- Battle of Seret: Part of the Moldavian–Polish War (1530–1538)
| Date | 1 February 1538 |
| Location | Seret river, near Trembowla, Poland (present-day Ukraine) |
| Result | Moldavian victory |

Belligerents
- Moldavia: Kingdom of Poland

Commanders and leaders
- Petru Rareș: Mikołaj Sieniawski Andrzej Tęczyński Jan Pilecki [pl] † M. Włodek [pl] (POW)

Strength
- 20,000: 6,000

Casualties and losses
- Unknown: 900 killed Many captured

= Battle of Seret =

1538 battle between Poland and Moldavia

The Battle of Seret took place on 1 February 1538, between the armies of Moldavian voivode Petru Rareș against the Polish commanders Mikołaj Sieniawski and Andrzej Tęczyński, which resulted in Moldavian victory, marking the last military confrontation of the Moldavian–Polish War in 1538.

== Prelude ==

After a heavy defeat inflicted by Poles on Moldavians at the Battle of Obertyn on 22 August 1531, Moldavian voivode Petru Rareș signed a peace treaty with the Polish King Sigismund I on 20 February 1532, temporarily ceasing hostility between Poland and Moldavia.

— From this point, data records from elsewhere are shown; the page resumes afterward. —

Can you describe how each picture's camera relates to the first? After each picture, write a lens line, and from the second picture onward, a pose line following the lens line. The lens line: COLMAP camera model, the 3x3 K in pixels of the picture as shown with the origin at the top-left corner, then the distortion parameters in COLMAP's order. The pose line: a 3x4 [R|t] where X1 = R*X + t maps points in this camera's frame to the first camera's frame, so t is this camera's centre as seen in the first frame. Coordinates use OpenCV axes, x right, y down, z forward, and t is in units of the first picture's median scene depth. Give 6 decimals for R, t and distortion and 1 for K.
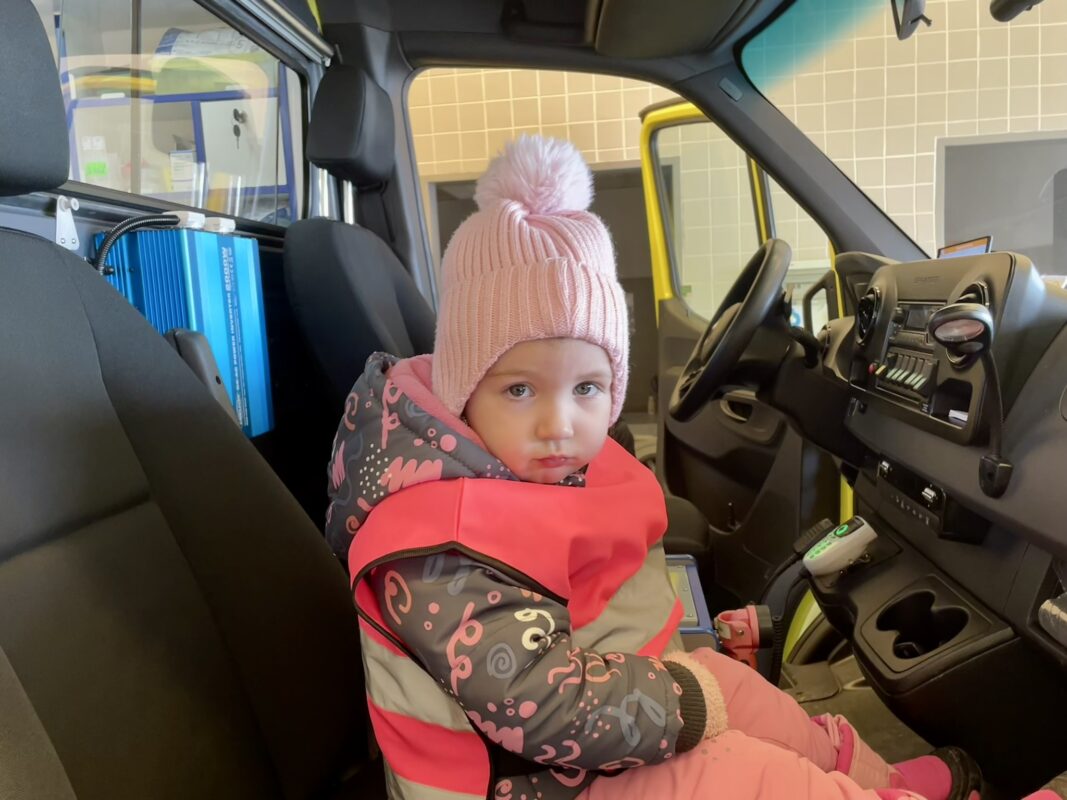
lens RADIAL K [[863.5, 0, 535.4], [0, 863.5, 386.5], [0, 0, 1]] dist [-0.000017, -0.004132]
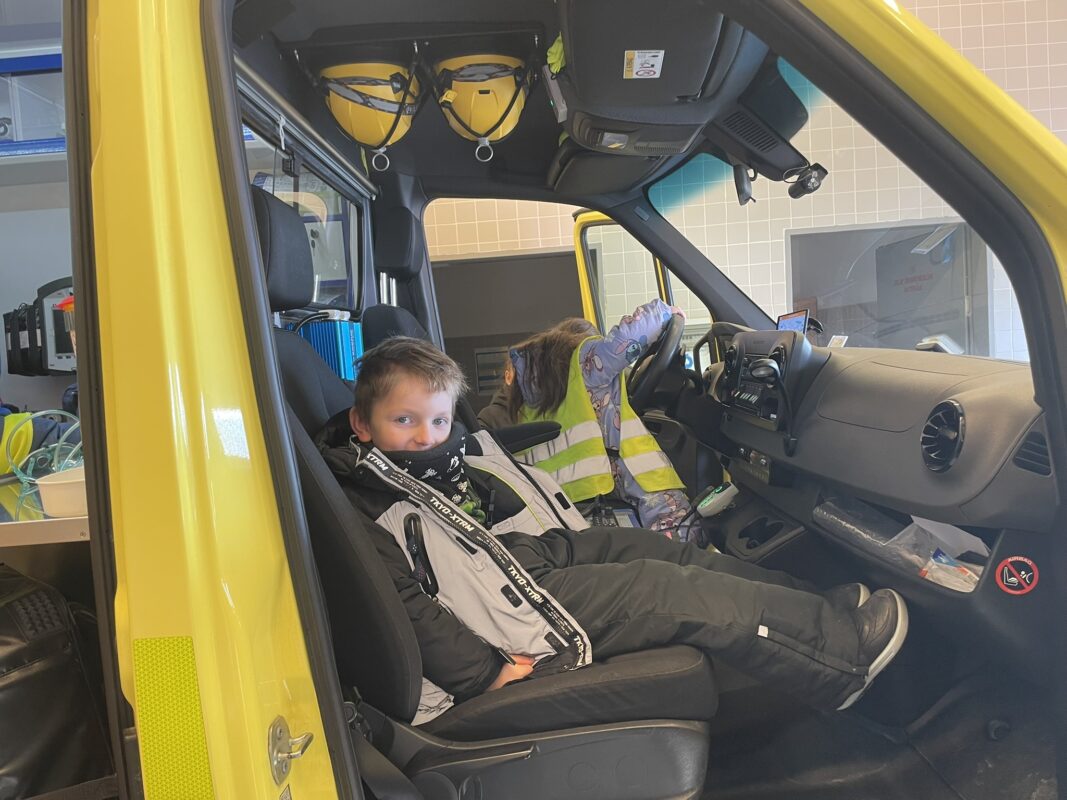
lens RADIAL K [[810.6, 0, 533.5], [0, 810.6, 400.0], [0, 0, 1]] dist [0.003220, 0.000011]
pose [[0.994742, -0.024482, 0.099443, -0.116889], [0.027515, 0.999194, -0.029241, 0.020332], [-0.098647, 0.031824, 0.994614, -0.402466]]
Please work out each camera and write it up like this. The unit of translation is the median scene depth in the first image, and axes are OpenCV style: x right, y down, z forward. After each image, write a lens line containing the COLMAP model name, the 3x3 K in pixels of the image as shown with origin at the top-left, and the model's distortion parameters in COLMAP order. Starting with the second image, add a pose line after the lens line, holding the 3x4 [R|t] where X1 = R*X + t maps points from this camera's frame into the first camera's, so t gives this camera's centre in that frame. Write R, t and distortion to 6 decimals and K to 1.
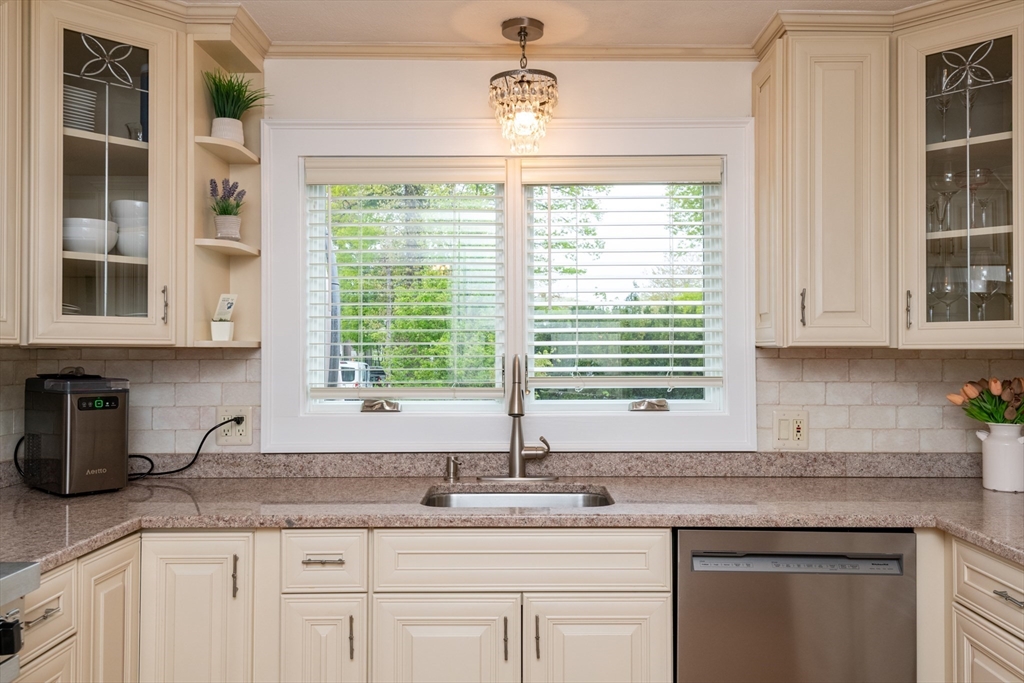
lens RADIAL K [[859.2, 0, 512.0], [0, 859.2, 341.5], [0, 0, 1]] dist [0.040927, -0.008817]
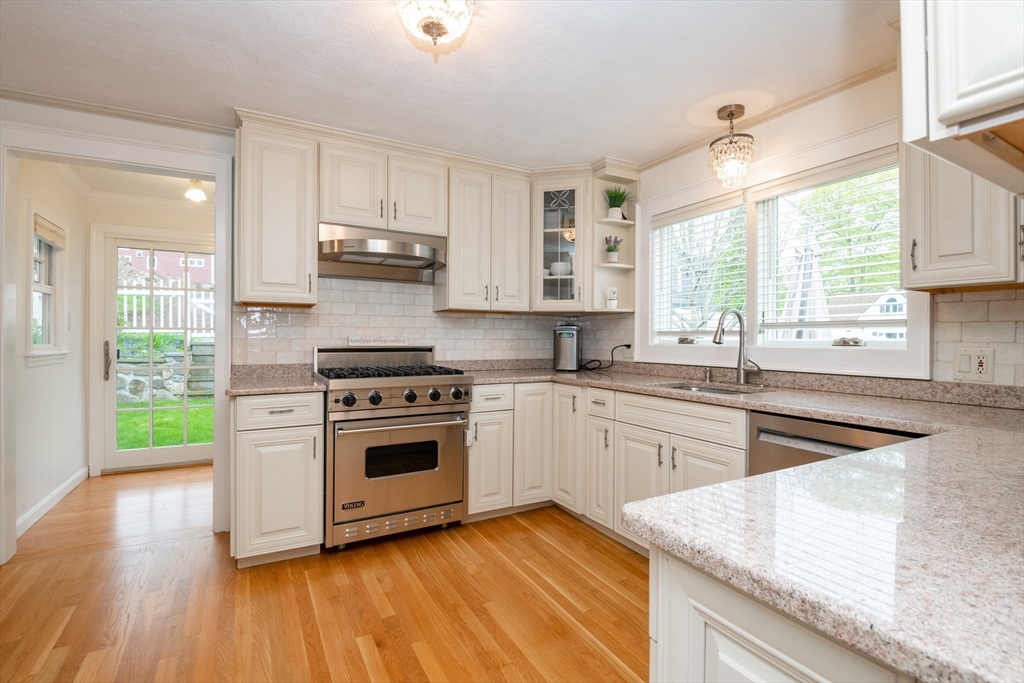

Jan Amor Tarnowski was considered to be a hero in Poland for stopping Moldavians at Obertyn. However, the conflict would end up renewing in 1538, as Petru Rareș assembled a new army and intended to occupy Polish-controlled Pokuttia, following the provocations of Mikołaj Sieniawski on the Moldavian border in 1537.

== Battle ==

In January 1538, Petru Rareș's Moldavian army invaded the south-eastern lands of the Kingdom of Poland. He looted settlements and castles such as Jagielnica, Satanów, Czerwone and Zinkowie.

Moldavian voivode Petru Rareș led a 20,000-strong army, while Polish commanders Mikołaj Sieniawski and Andrzej Tęczyński assembled a winter defense army of 6,000 troops, including 17 cavalry banners (1,800 horsemen), which were supposed to take on the main fighting on 1 February. The Polish army was divided into two groups on a steep bank, near Seret, with left wing led by Andrzej Tęczyński and right by Mikołaj Sieniawski. However, the Polish forces were in an unfavorable position, as they fought during winter on a frozen banks of Seret river and were outnumbered by Moldavians. The course of the battle isn't known, but the Moldavians likely outflanked the Poles, used heavy bow fire against the Polish troops, with Polish cavalry stuck in the mud or falling into ravine, forcing the rest of the army to flee and survivors to descend cross the frozen Seret river.

== Aftermath ==

The battle resulted in Moldavian victory and was considered to be the biggest Polish defeat in a border conflict for its time. The Polish army suffered 900 killed and many captured, including 800 pocztowy and 80 towarzysze falling in battle, alongside captains Jan Pilecki killed and Maciej Włodek captured. Polish chronicler Marcin Bielski blamed the defeat on the poor leadership of Mikołaj Sieniawski and Andrzej Tęczyński, which chose to fight a numerically superior enemy in an unfavorable environment.

Despite the Moldavian tactical success, Petru Rareș decided to renounce his claims to Pokuttia and end the war with Poland, as he was threatened by the Ottoman Empire from the south and didn't want to fight a two front war against both the Kingdom of Poland and the Ottoman Empire.